FIG. 3 is a schematic cross-sectional view showing one embodiment of an apparatus for decomposing harmful substances such as NO _X and SO _X in exhaust gas discharged from an exhaust gas device (muffler) of a vehicle by using fossil fuel. .

FIG. 4 is a schematic cross-sectional view showing one embodiment of an apparatus for decomposing and removing harmful substances such as NO _X , SO _X, and dioxin in exhaust gas in a living area to produce a clean gas.

FIG. 5 is a plan view showing an arrangement example when a clean box 61 is installed at an intersection.

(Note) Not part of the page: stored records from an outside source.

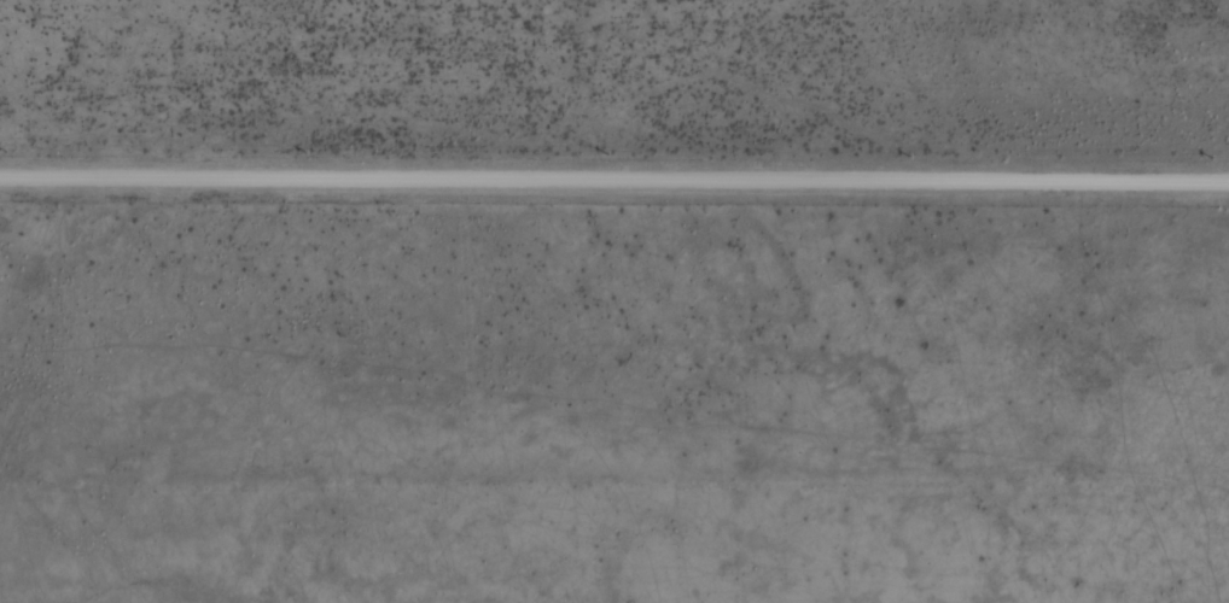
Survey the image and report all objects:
road: (614, 176)

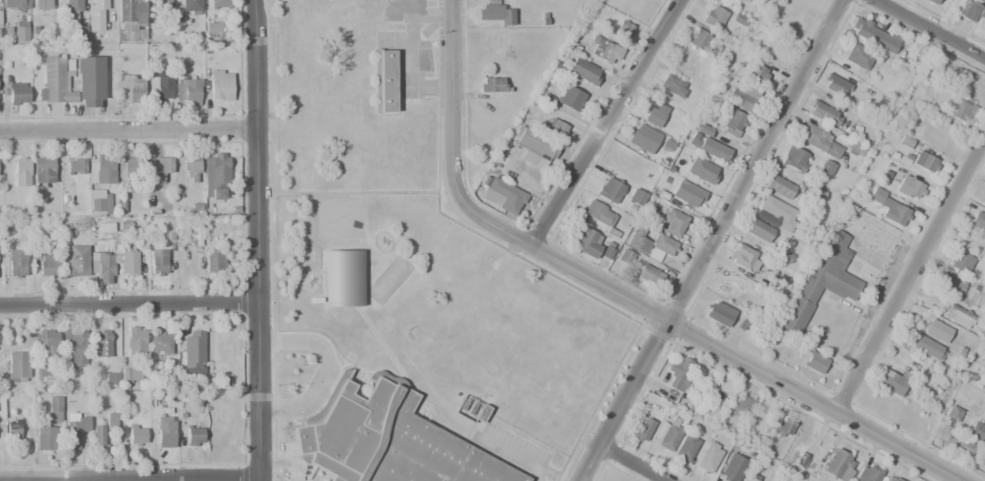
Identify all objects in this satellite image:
building: (979, 0)
building: (931, 2)
building: (42, 4)
building: (163, 4)
building: (220, 4)
building: (16, 5)
building: (190, 7)
building: (969, 11)
building: (72, 12)
building: (495, 13)
building: (98, 15)
building: (713, 16)
building: (130, 20)
building: (0, 23)
building: (213, 27)
building: (983, 28)
building: (624, 29)
building: (20, 31)
road: (930, 31)
building: (873, 35)
building: (700, 40)
building: (489, 44)
building: (601, 53)
building: (857, 57)
building: (89, 71)
building: (584, 71)
building: (755, 72)
building: (959, 75)
building: (384, 81)
building: (833, 84)
building: (221, 85)
building: (492, 85)
building: (673, 85)
building: (160, 87)
building: (131, 88)
building: (187, 89)
building: (16, 91)
road: (450, 92)
building: (742, 95)
building: (564, 98)
building: (961, 110)
building: (822, 112)
building: (655, 114)
building: (731, 122)
road: (605, 124)
building: (555, 129)
road: (128, 130)
building: (812, 136)
building: (643, 138)
building: (706, 142)
building: (534, 146)
building: (794, 158)
building: (924, 162)
building: (129, 165)
building: (76, 166)
building: (191, 166)
building: (104, 167)
building: (161, 168)
building: (702, 170)
building: (43, 171)
building: (22, 172)
building: (215, 176)
building: (779, 186)
building: (909, 188)
building: (611, 190)
road: (357, 192)
building: (814, 193)
building: (687, 194)
building: (502, 195)
building: (637, 197)
building: (101, 203)
building: (890, 207)
building: (215, 208)
building: (599, 213)
building: (775, 213)
building: (978, 222)
building: (672, 223)
building: (759, 230)
building: (196, 233)
road: (709, 239)
road: (258, 240)
building: (588, 241)
building: (649, 242)
building: (969, 242)
building: (744, 258)
building: (215, 261)
building: (75, 262)
building: (158, 262)
building: (960, 262)
building: (16, 263)
building: (128, 263)
building: (48, 265)
building: (105, 265)
building: (649, 275)
building: (342, 278)
road: (911, 278)
building: (820, 281)
building: (952, 283)
road: (129, 303)
building: (718, 313)
building: (958, 316)
building: (936, 330)
building: (47, 337)
building: (135, 342)
building: (102, 343)
building: (160, 343)
road: (704, 343)
building: (76, 348)
building: (193, 349)
building: (927, 350)
building: (816, 362)
building: (18, 366)
building: (42, 369)
building: (678, 373)
building: (131, 375)
building: (111, 379)
building: (892, 381)
building: (983, 387)
building: (741, 406)
building: (54, 408)
building: (953, 414)
building: (759, 419)
building: (784, 424)
building: (102, 427)
building: (13, 428)
building: (75, 428)
building: (165, 428)
building: (640, 430)
building: (977, 432)
building: (670, 434)
building: (136, 435)
building: (194, 435)
building: (45, 438)
building: (386, 438)
building: (957, 446)
building: (685, 447)
building: (708, 456)
road: (630, 464)
building: (838, 465)
building: (732, 468)
building: (867, 473)
road: (128, 476)
road: (184, 478)
building: (890, 478)
building: (747, 479)
road: (17, 480)

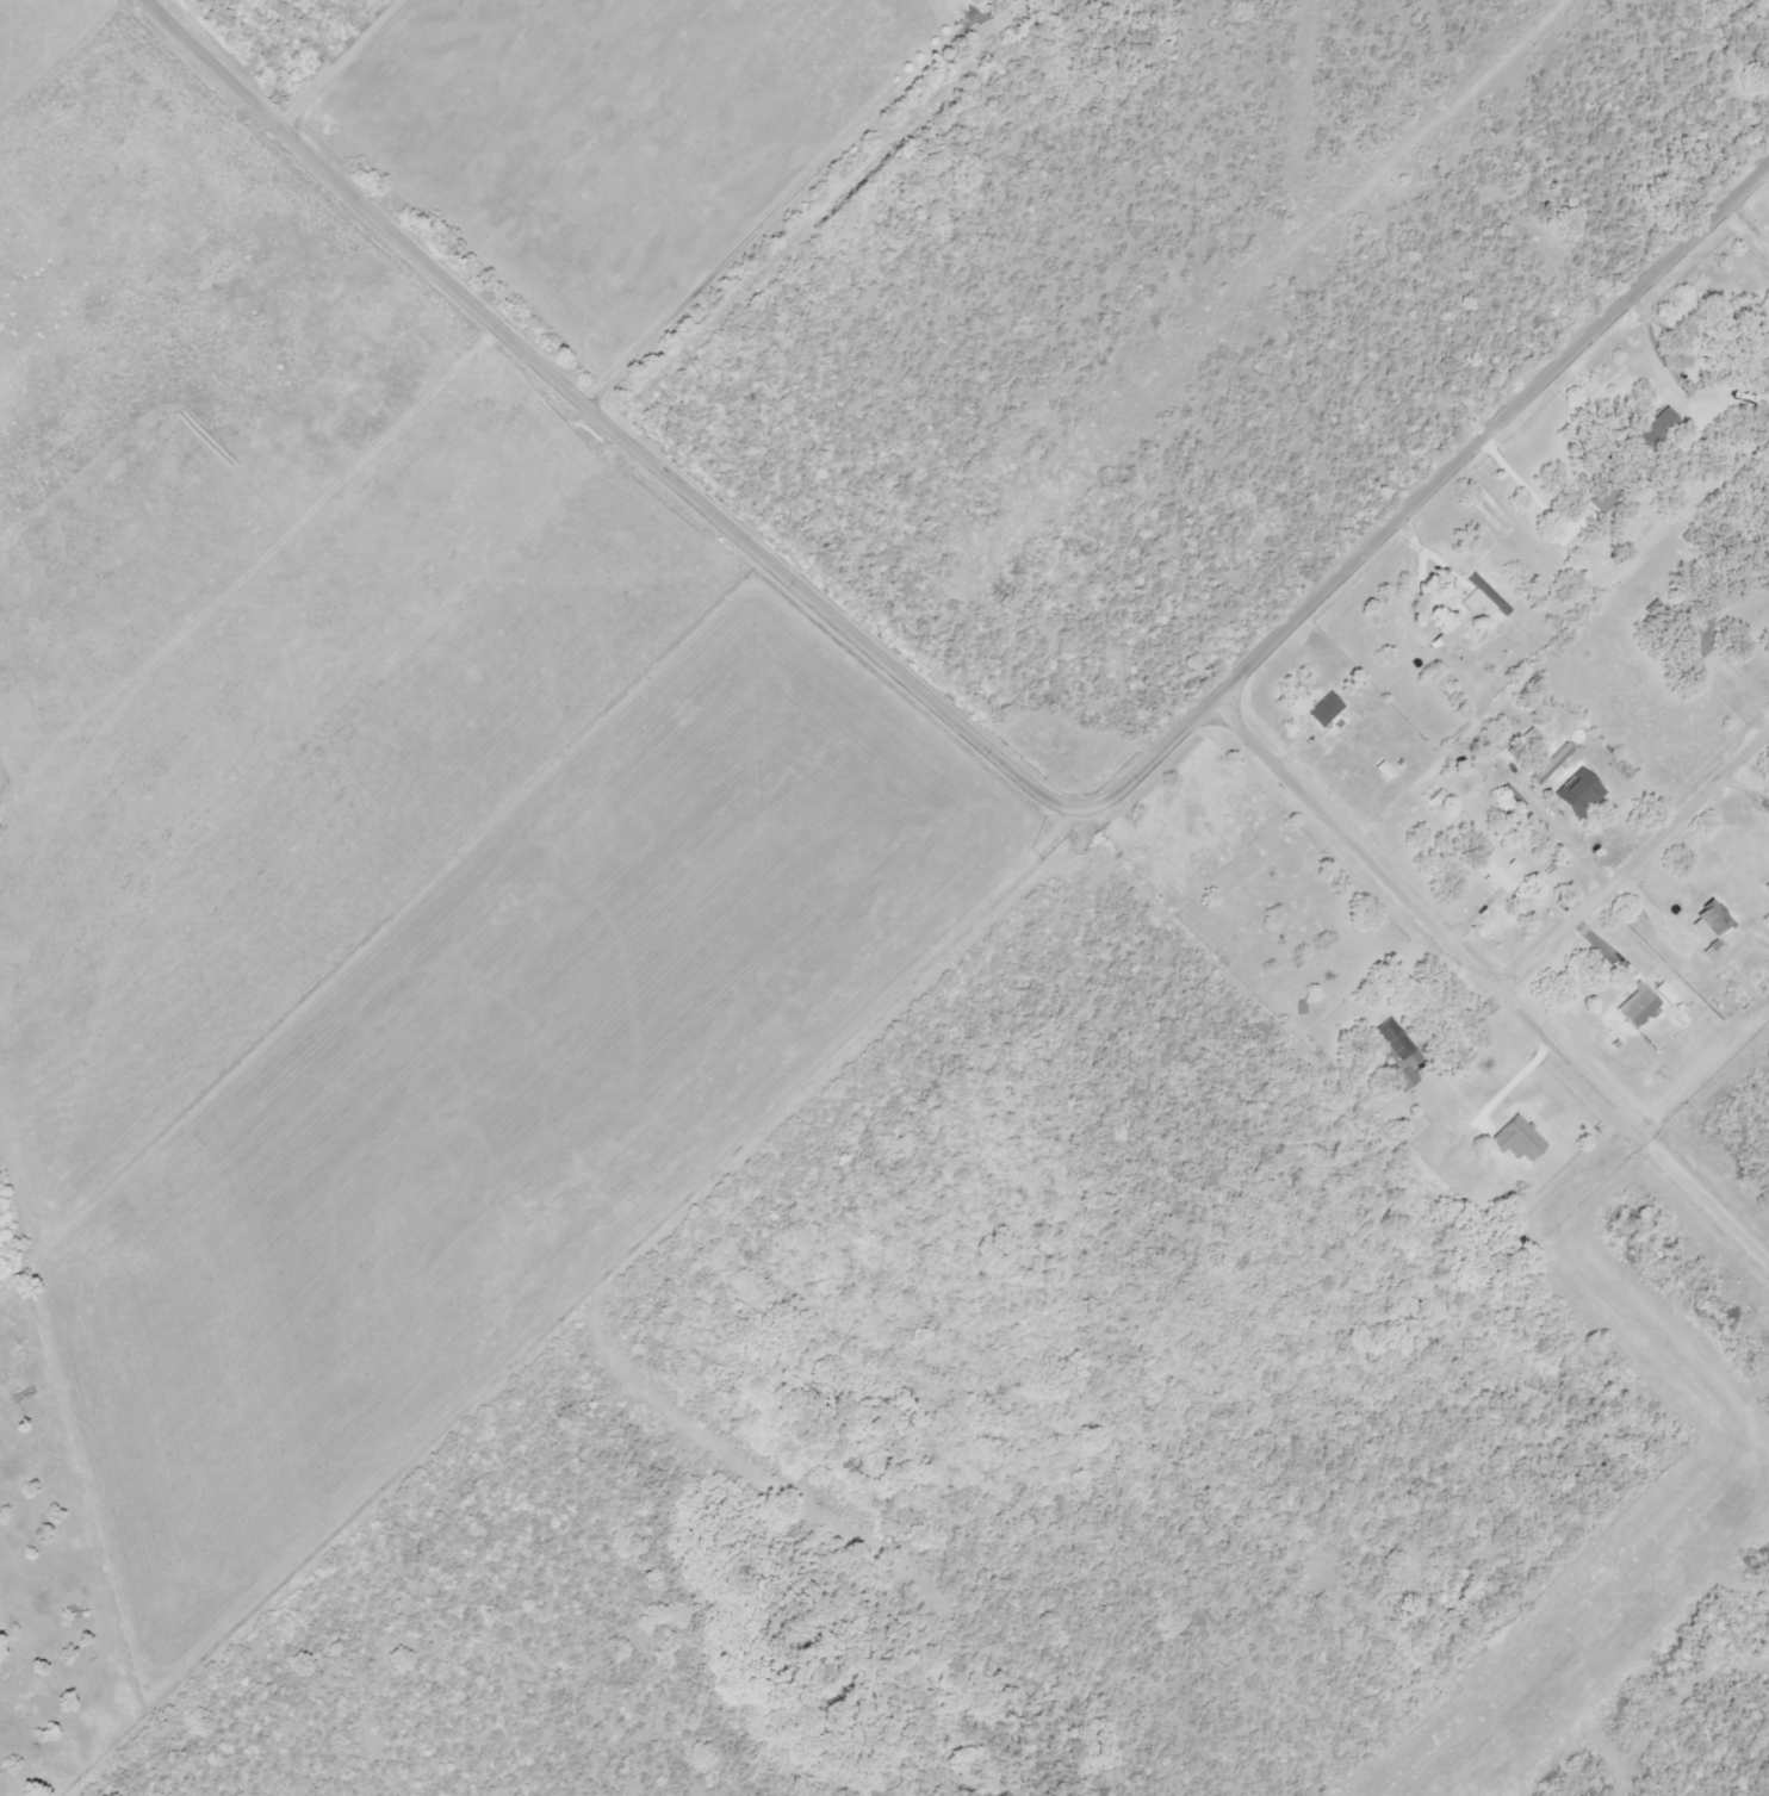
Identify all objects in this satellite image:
road: (346, 64)
building: (1655, 428)
building: (1604, 493)
building: (1617, 571)
building: (1447, 589)
building: (1697, 626)
building: (1325, 710)
road: (960, 726)
building: (1549, 763)
building: (1385, 771)
building: (1593, 787)
building: (1574, 808)
road: (1634, 859)
building: (1500, 872)
road: (1430, 920)
building: (1709, 922)
building: (1635, 1004)
building: (1397, 1050)
road: (1707, 1198)

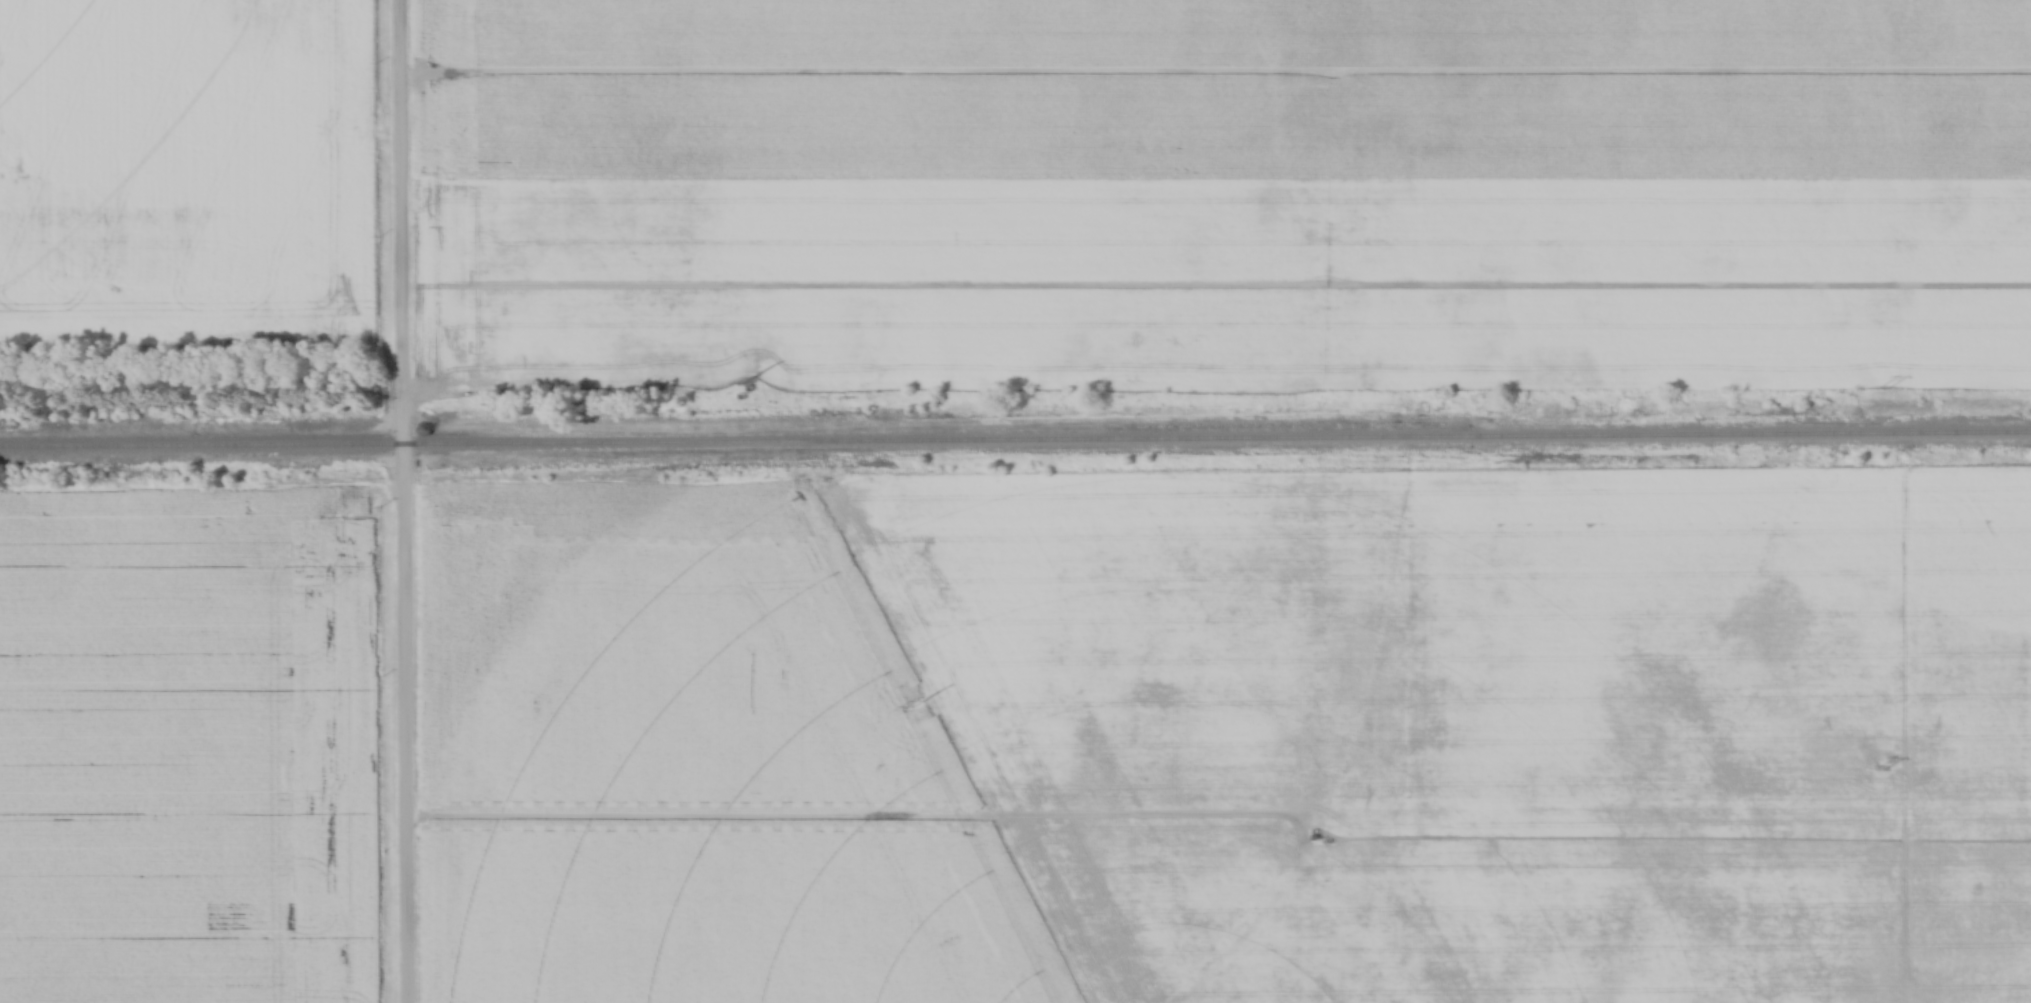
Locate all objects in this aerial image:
power tower: (748, 383)
power tower: (1884, 391)
railway: (1015, 438)
road: (404, 501)
power tower: (915, 705)
power tower: (1879, 771)

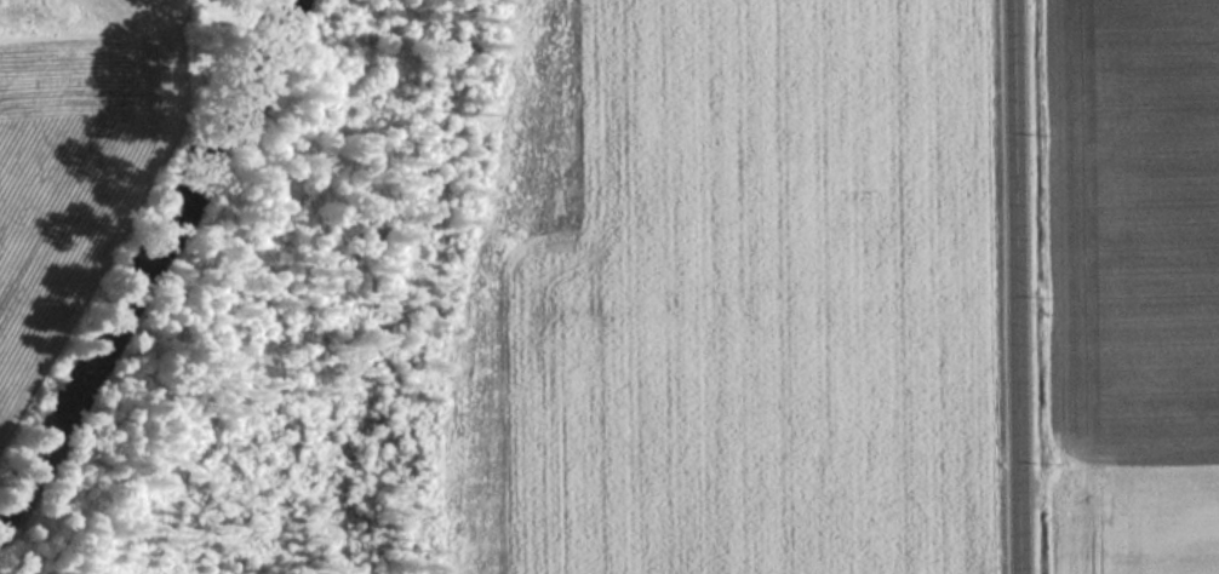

FIG. 6 is a diagram showing an embodiment of a distribution system in a new industry / regional recycling economic system.

[Explanation of symbols]

DESCRIPTION OF SYMBOLS 1 ... Duct 2 ... Cylindrical duct 3a ... Upper bearing stay 3b ... Lower bearing stay 4 ... Rotating pipe 5 ... Rotating bearing 6 ... Belt 7 ... Motor 8 ... Stand 9 ... Opening 10 ... Spiral nozzle 11 ... Shower port 12 ... Bolt 13 ... Water supply pipe 14 ... Centrifugal dehydrator 15 ... Dewatering hole 16 ... Carbon outlet 17 ... Pipe 18 ... Filter 19 ... Pipe 21 ... ducts 22a, 22b, 22c ... bent portions 23a, 23b, 23c ... heat-resistant glass covers 24a, 24b, 24c ... light source lamps 25a, 25b, 25c ... photocatalyst (titanium oxide) fixing layer 26 ... outlet 27 Motor 28 Fans 29 and 30 Light source lights 31 and 32 Stand 41 Muffler (exhaust gas device) 42 Connection band 43 Fan 44 Bearing 4 5 light source lamp 46 photocatalyst (titanium oxide) fixing layer 47, 48 heat resistant glass cover 49, 50 light source lamp 51, 52 reflection mirror 61 clean box 62 suction port 63 Discharge port 64 Fixing bolt 65 Eave 66 Tubular body 67 Photocatalytic (titanium oxide) fixing layer 68 Heat-resistant glass cover 69 Light source lamp 70 Filter 71 Fan 72 By application Filter with function 73: Fan 74: Light source 75: Motor 76: Pulley belt

──────────────────────────────────────────────────の Continued on the front page (51) Int.Cl. ⁷ Identification symbol FI Theme coat ゛ (Reference) B01D 53/36 102C (72) Inventor Masami Abe 1-14-7 Asahicho, Nara City, Nara Prefecture

Claims (5)

[Claims] 1. A method for treating harmful substances in exhaust gas, comprising: flowing exhaust gas through a gas processing device having a photocatalyst fixed to an inner wall, and the action of the photocatalyst;
An exhaust gas treatment method characterized by decomposing harmful substances such as sulfur oxides and dioxins to make them harmless. 2. An exhaust gas treatment device for treating harmful substances in exhaust gas, comprising: a tubular body having at least one bent portion; and a photocatalyst fixed to an inner wall of the bent portion of the tubular body. A light source lamp is installed on the inner wall of the inside of the bend of the bent portion, and while irradiating the photocatalyst with the light from the light source, an exhaust gas is caused to flow through the tubular body. An exhaust gas treatment device that decomposes harmful substances such as dioxin to make them harmless. 3. A waste treatment method comprising solidifying a waste at room temperature with a silica-based water-curable coagulant to form an inorganic molded product and reusing the same. 4. A process for solidifying dioxin-containing waste at room temperature with a silica-based water-curable coagulant to form an inorganic molded product, and fixing a photocatalyst on the surface of the inorganic molded product.
Waste treatment method. 5. A circular economy system using the method according to any one of claims 1, 3 and 4.